Yes, you can still have a life outside of Honors! Though the standards of achievement in the Honors program are challenging, Honors students are not shackled to their books morning, noon, and night (ok, maybe a few days out of the semester we are, but, thanks in part to coffee, we survive!!). The point is that many Honors students still are able to successfully pursue Joint or Double Majors, participate in university sports, take an active role in campus activities and clubs, work full- or part-time, and just have fun. Honors students are frequently leaders on campus. For example, last year's and the current year's President of the Student Government Association is a senior Honors student. The school newspaper's editor from two years ago was an Honors student. Last year, the president of Beta Beta Beta, the undergraduate biology honor society, was an Honors student. The year before, the president of Phi Sigma Tau, the undergraduate philosophy honor society, was also an Honors student.
Additionally, there are a number of social events sponsored by the Honors Program itself, such as the Honors Picnic at the orientation for new freshmen, the annual Dionysian Festival, the Honors Christmas Party, Honors pizza and movie parties, and the like.
Also, each year, several Honors students from the Junior class travel out of state to attend the annual conference of the National Collegiate Honors Council, held in cities such as Chicago, Atlanta, Washington, D.C., Salt Lake City, New Orleans and Orlando. This trip is paid for by the Honors Program.

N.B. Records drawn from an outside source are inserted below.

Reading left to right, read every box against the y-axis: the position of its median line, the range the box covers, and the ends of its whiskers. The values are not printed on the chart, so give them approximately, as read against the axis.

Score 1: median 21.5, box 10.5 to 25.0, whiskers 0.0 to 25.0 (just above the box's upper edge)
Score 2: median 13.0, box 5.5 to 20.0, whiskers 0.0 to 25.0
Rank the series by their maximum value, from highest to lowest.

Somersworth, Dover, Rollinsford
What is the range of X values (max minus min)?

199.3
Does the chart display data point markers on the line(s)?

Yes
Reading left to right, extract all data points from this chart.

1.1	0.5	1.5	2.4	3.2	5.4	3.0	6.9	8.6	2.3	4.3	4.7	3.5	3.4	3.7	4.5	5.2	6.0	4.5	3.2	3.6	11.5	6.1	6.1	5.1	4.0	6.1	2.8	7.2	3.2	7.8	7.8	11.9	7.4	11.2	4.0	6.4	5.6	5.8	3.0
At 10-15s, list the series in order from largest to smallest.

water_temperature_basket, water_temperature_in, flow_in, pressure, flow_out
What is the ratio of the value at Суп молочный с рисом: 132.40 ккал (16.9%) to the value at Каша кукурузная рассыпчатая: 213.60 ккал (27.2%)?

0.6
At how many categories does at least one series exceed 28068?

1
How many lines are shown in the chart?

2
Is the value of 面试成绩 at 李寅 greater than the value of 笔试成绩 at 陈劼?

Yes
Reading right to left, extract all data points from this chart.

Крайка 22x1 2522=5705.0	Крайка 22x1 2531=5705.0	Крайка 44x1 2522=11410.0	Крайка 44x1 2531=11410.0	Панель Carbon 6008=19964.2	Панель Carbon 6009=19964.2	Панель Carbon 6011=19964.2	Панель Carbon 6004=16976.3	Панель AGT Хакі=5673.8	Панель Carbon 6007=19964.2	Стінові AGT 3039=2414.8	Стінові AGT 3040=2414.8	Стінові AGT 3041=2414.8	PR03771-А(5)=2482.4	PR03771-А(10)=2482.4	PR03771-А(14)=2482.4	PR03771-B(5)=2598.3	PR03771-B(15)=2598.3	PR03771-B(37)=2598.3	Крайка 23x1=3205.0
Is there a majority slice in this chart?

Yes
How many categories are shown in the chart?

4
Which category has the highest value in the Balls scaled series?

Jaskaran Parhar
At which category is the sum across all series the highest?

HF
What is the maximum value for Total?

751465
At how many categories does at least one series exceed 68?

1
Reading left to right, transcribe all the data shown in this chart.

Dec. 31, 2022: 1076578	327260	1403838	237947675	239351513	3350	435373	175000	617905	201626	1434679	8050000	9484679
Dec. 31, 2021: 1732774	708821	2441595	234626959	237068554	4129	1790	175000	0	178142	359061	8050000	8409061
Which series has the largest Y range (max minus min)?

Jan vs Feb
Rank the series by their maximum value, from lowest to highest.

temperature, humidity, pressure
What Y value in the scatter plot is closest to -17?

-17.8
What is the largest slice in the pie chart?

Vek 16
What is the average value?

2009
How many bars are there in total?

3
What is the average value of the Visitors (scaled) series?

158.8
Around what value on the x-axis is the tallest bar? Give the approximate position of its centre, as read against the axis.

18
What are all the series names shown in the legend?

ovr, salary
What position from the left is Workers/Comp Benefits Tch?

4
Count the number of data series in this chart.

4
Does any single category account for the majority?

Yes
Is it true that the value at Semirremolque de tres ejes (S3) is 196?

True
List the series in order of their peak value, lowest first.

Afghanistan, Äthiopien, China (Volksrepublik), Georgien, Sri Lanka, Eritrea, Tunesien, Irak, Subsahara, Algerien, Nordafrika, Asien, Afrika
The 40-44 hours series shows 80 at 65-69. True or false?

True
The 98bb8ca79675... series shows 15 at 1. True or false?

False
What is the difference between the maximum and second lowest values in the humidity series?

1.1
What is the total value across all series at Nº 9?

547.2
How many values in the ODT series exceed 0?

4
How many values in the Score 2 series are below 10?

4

Is there an Honors dorm at the University of St. Thomas?
There is no Honors dorm in the sense that all Honors Program students live in the same University housing. However, students admitted to the Honors Program have the option of applying for residence in Augustine Hall, a special community fostering a life of scholarship and learning, of friendship, service, and faith. Located on the UST campus, Augustine Hall offers apartment-style housing for some 24 students, perhaps half of whom are in the Honors Program. Augustine Hall is for freshmen only. Any student who is academically eligible for the Honors Program may apply for admission to Augustine Hall (also known as the Living Learning Center). Each applicant is interviewed by Honors Program faculty and by the Director of the Living-Learning Center, who make admissions decisions for the LLC Program. Like the Honors Program, this experience is open to men and women in any major program and of all religious faiths. Admission is not contingent on being awarded a place in the Honors Program, and the LLC provides an "honors experience" to students who might not elect to enter the Honors Program.
Augustine Hall integrates academic pursuits with social activities, service and opportunities for prayer and reflection. It both explores and embodies the fundamental values of Catholic higher education. As a residential community, the LLC stresses the values of justice, friendship and hospitality, which is the welcoming and understanding of differences in background, religious faith, etc. The academic program of the LLC consists of two 2-credit courses: Honors 1291- The Examined Life and Honors 1292 - The Good Life. These courses examine the prospects for living a life of virtue and integrity in the contemporary world.
Students in this program must take Honors 1291 and one of the following: HNRS 1391, PHIL 1311 or 1315 in the Fall Semester; and HNRS 1392, PHIL 2314 or 2316 in the Spring Semester. HNRS 1291 and 1292 are elective courses that count toward the total number of hours required for the bachelor's degree.